**QUÉ HAY QUE HACER**
(1) Responde estas preguntas según el fragmento sobre la Navidad fuera de Venezuela:
(a) ¿En qué dos ciudades fuera de Venezuela se mencionan las navidades?
(b) ¿Con qué coincidían las navidades quiteñas?
(c) ¿Qué saben y en qué creen los niños?
(2) Sigue escribiendo el fragmento sobre la Navidad a partir de su última oración.

**FRAGMENTO SELECCIONADO**
Los últimos años fueron de vivir la víspera de Navidad fuera de Venezuela. De hecho, las navidades en La Paz y en Quito tienen su propio sabor local, que no tiene que ver con el nuestro. Nada de hallacas, pan de jamón o ponche crema. Aunque he de decir que me gustaba el contraste. Fuera de Venezuela, aprendí a valorar nuestras tradiciones y nuestros rituales. Las navidades quiteñas coincidían con las fiestas de la fundación de la ciudad, por lo que todo el mes de diciembre era de celebraciones. Venir a Caracas en Navidad era un paréntesis más o menos importante dentro de todo un año de trabajo, aunque a veces tenía que trabajar desde acá.

Estos años coincidieron con el nacimiento de mi sobrina, quien le dio un giro espectacular a todo lo que es la Navidad. La verdadera Navidad es para ellos, los niños. Los adultos vivimos a través de ellos, a través de los ojos y el alma de la niñez, la verdadera magia de la época. Nada como la sonrisa de los niños o como la inocencia de creer en lo que no conocen. Saben cómo funcionan los teléfonos celulares y también creen en el Niño Jesús.

¡Ese es el verdadero milagro de la Navidad, hacernos creer en lo invisible!

**FILAS DISPONIBLES**
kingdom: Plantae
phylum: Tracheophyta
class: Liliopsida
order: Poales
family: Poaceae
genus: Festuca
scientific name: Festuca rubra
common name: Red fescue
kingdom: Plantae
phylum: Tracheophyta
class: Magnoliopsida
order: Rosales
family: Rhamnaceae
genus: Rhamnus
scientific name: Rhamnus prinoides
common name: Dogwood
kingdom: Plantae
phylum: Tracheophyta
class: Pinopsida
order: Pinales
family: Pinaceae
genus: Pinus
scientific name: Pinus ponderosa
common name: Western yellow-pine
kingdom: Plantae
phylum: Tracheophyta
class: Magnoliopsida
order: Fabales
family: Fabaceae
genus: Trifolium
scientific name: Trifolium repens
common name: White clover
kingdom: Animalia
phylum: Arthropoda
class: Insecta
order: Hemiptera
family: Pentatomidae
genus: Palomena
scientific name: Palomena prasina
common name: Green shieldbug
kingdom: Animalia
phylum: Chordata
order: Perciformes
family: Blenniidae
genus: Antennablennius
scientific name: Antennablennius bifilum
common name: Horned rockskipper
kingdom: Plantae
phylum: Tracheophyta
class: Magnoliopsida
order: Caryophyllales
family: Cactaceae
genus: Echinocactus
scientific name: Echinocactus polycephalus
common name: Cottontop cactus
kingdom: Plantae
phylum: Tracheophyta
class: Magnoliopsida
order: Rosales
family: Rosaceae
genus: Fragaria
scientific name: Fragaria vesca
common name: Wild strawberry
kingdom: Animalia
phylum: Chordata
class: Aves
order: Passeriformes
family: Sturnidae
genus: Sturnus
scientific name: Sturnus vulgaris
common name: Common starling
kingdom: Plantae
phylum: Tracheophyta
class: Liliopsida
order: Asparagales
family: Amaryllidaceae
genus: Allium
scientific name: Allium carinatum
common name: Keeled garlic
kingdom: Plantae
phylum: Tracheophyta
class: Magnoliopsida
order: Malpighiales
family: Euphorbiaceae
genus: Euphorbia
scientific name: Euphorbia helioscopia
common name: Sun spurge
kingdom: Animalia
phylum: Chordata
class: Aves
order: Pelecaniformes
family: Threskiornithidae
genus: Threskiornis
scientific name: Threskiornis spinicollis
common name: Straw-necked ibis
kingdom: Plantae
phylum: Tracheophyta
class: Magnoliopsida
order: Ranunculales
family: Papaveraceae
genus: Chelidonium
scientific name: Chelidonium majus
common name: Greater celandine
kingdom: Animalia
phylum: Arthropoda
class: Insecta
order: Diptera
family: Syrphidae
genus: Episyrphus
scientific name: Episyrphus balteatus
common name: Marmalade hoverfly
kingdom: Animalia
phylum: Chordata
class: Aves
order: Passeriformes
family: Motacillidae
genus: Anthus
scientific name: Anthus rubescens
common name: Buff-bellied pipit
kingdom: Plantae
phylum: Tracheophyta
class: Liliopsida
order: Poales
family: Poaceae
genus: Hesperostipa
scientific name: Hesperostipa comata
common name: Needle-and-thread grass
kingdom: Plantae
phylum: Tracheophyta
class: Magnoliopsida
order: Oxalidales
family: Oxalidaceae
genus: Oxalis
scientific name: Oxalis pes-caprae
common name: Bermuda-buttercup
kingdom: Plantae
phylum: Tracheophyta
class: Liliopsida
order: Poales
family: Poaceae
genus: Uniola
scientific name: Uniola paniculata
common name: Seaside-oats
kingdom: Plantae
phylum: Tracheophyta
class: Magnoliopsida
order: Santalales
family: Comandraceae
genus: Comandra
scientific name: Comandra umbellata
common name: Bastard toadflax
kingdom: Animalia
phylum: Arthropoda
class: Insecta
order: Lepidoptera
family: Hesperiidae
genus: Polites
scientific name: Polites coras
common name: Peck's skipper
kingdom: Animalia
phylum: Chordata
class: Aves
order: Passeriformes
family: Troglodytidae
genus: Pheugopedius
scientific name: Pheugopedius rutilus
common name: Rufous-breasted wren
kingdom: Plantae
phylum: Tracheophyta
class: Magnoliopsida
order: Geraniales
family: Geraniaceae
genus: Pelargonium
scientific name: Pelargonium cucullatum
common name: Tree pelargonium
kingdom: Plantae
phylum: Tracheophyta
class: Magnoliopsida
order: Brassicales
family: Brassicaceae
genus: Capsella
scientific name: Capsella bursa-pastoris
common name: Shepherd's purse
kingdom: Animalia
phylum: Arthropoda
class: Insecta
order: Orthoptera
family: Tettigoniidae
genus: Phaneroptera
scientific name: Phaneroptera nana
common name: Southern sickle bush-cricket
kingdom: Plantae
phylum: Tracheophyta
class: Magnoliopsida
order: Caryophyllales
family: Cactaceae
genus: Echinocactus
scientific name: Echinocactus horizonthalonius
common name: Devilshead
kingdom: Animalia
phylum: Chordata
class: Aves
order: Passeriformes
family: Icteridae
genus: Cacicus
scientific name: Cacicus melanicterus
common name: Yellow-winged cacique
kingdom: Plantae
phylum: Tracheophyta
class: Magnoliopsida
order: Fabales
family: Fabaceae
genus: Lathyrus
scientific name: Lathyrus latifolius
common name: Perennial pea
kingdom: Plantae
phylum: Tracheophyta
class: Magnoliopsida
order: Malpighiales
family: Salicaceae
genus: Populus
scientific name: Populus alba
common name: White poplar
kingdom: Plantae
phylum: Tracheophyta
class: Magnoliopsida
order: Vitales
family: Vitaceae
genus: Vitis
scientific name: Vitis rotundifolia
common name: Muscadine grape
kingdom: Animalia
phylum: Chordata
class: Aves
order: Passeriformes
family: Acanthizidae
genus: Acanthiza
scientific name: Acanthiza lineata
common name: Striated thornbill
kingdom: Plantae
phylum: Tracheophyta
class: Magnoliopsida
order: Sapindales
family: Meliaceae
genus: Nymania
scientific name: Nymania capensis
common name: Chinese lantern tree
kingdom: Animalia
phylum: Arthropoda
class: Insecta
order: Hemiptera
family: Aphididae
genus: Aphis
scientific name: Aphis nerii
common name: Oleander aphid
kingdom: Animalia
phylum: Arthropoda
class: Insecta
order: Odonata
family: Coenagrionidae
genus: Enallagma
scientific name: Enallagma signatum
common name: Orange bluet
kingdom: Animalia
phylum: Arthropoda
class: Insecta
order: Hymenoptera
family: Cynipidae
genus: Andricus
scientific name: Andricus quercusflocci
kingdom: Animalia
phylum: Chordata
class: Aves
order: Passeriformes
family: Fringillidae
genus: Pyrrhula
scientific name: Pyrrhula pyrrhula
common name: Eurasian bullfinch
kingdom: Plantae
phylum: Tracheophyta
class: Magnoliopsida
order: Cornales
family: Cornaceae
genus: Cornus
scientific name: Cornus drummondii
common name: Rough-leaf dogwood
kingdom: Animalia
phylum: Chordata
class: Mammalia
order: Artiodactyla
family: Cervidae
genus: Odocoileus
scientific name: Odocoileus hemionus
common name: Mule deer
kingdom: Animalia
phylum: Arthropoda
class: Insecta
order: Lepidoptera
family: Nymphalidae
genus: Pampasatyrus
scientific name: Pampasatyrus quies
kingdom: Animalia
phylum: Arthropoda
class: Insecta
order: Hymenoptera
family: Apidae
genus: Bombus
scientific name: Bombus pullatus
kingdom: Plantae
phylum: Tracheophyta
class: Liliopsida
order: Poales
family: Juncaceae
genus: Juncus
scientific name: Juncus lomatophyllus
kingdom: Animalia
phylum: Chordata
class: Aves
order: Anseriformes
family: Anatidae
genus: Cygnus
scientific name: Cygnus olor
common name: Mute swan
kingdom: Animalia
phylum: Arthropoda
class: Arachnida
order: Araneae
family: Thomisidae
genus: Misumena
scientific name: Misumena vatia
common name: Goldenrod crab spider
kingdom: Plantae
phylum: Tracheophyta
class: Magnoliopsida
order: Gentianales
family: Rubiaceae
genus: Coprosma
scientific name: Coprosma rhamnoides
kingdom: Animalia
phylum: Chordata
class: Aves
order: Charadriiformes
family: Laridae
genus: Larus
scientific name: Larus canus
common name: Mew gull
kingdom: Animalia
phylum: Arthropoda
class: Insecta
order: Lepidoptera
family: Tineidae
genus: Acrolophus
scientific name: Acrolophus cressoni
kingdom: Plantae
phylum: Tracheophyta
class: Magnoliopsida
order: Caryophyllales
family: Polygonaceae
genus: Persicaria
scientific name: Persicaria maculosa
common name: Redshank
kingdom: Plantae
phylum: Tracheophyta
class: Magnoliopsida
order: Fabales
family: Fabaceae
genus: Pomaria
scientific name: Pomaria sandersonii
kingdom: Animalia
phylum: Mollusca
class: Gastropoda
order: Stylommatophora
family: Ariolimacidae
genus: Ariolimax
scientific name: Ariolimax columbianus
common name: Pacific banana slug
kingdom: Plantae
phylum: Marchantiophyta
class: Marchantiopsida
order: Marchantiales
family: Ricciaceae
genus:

**RESPUESTAS**
(1)
(a) En La Paz y en Quito.
(b) Con las fiestas de la fundación de la ciudad.
(c) Saben cómo funcionan los teléfonos celulares y creen en el Niño Jesús.

(2)
Y mi Navidad hoy es una esperanza. Gracias a Dios he podido vivir para contar -parafraseando mal a García Márquez- una historia de Navidad a la que le faltan muchos capítulos. Eso es la vida. Los 25 de diciembre son para reflexionar, para ver comiquitas de Disney y películas de Santa, y ahora son también para escribir los recortes de mi memoria que tienen forma de Navidad.


Me provocó escribir por nostalgia. La nostalgia de saber que hay personas, tradiciones, objetos que aún persisten y otros que simplemente ya no volverán y que se quedan en ese otro milagro llamado memoria. Eso es la vida también, un proceso constante de cambios, unos que se eligen, otros que se imponen, pero que moldean nuestra existencia.

No siempre se está con quienes se quiere estar, aunque la tecnología ayuda a amortiguar un poco las ausencias y la memoria eterniza los recuerdos. Pero creo que para eso se inventaron las navidades, para sentir, dar gracias a Dios, disfrutar lo que se tiene y recordar lo que no. En eso creo.

¡Feliz Navidad!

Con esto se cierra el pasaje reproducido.